Thinking Differently

My father is at the end of his good, long life. These days his veins and arteries are failing. He has always been my redwood tree, tall and strong and straight and handsome; exotic and aloof and, at times, incomprehensible. But now the sap runs slowly, sometimes in fits and starts, sometimes so slowly he passes out and my brother or I have to shake him, hoping he’ll wake again.

Now, near the end of his life, he thinks differently. And that has me thinking differently. Thinking differently has been a wonder of mine for a long time, the source of so many questions. I know that I think differently from everyone else … but I also conform to a standard of thinking that doesn’t inspire derogatory or demeaning labels. So do my twin sons: They were born within 10 minutes of each other and raised in the same household by the same people, but even with the same inputs, they think differently from each other, and from everyone around them.

Living so close to the Sonoma Developmental Center (SDC) for so many years, and working in the schools for just as long, I’ve been immersed in the variety of thinking. Children think honestly and with unfettered diversity, even as teachers and parents enforce societal norms — which is important because otherwise there’d be chaos. Thinking like a bully, or in anger, or with too much sadness, warrants intervention, just as being dyslexic, or autistic, or otherwise neurodiverse warrants intervention. Those who think so differently that they are labeled developmentally disabled were once sequestered in state homes like the SDC. The thought was that everyone was more comfortable that way.

But I can’t help wondering how the ones who think so differently that they make us uncomfortable actually see the world. Is how they see the world any more or less valuable than how I see it? Is it any more or less true? How is it that, because of the labels put on their ways of thinking, they are somehow less than, marginalized, diminished?

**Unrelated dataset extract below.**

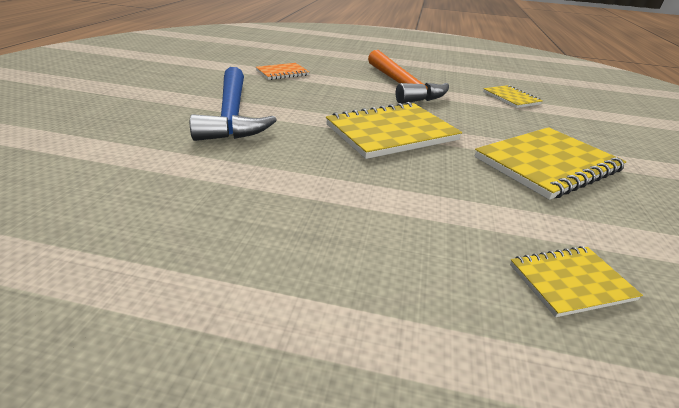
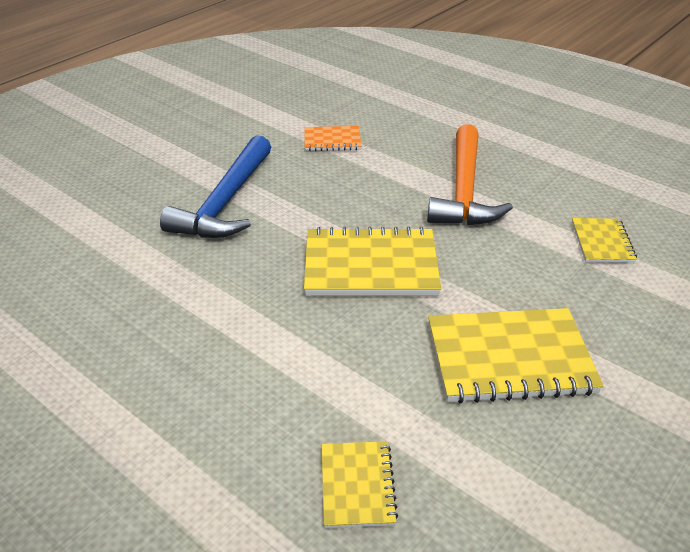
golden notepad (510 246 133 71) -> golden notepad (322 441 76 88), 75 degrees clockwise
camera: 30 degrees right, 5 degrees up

Circling back to my father, his way of thinking differently has an uncomfortable label: vascular dementia. My brothers and I use our hands to describe how the dementia works: a plateau followed by a precipice, then a slow climb back to a plateau, but a lower one, then boom, another precipice. My father rights himself more slowly after every fall but rights himself nonetheless. He is a redwood tree.

The dementia means he can’t put numbers on certain things; the dementia means he sundowns, the dementia means he has sparks of humor and wisdom when he is, for a flash, the Pa from before. He has also become sweet in a quiet, almost childish way, but he is not a child. He is an old man, full of memory that misfires and cannot always be articulated.

He is in hospice care because he can no longer tolerate hospital care. The cure is now the same as the disease, if old age is a disease. His last hospitalization brought on yet another way of thinking differently: hospital delirium. It was a terrible marvel to witness. My father is blind, but with the delirium, he could see again.

“The doctor’s here,” he said, looking at the closed door of his hospital room. “I just saw him drive up.”

“Tracy, can you get me the scissors? They are right there,” he said, pointing at the blank hospital wall. “In the drawer next to the dishwasher.”

One morning I got a call from my brother, who’d gotten a call from my mother, who’d gotten a call from my father from his hospital bed. “How’d he dial the phone?” we wondered. And then I thought differently. “Maybe,” I said aloud, “Maybe with this dementia, when things misfire in his brain, maybe they can cause the optic nerve to see again …”

Talk about misfire. Turns out the nurse dialed the phone for him.

In his delirium, even with vessels leaking, a heart beating a unique rhythm that set off hospital alarms, and blindness, my father was agitated, and wanted to get up. The strap that kept him in place, for his safety, was outfitted with an apron that had pockets, a zipper, and other components he could manipulate. My mother and I, by filling the hospital room with our familiar voices, were able to settle him down, and he set about exploring the apron with his sensitive, graceful fingers. My mother watched in disbelief; I watched with fascination. To my way of thinking, my father, the carpenter, was trying to fix something. But because the apron looked like a toy, my mother thought he’d become a toddler, and she talked to him that way before she fled, struggling to cope with what she’d seen (and she’s seen so much).

When we brought him home, enveloped in the unexpected warmth of hospice, the delirium resolved and even the dementia eased. My father the redwood tree righted himself again, standing tall on a lower plateau. As we all — my father, my mother, my brothers, and I — meander toward a precipice we won’t see until we’ve gone over the edge, we are all thinking differently. We are thinking about how to make sure my father is comfortable, how to temper my mother’s anxiety, how to navigate the change, disorder, uncertainty, existentialism, sadness, and expectations that we are encountering at the end of his time with us.

My father the redwood tree will topple sooner rather than later. But already, his way of thinking differently has me thinking differently, about all the people who think differently, and the reasons they do. When redwood trees topple, they still have value. Left to lie, they become nurseries. As much as when we were children, my brothers and I are being nurtured by my father. He thinks differently and he’s showing us the way. He is giving us permission to think differently too, and remain beloved.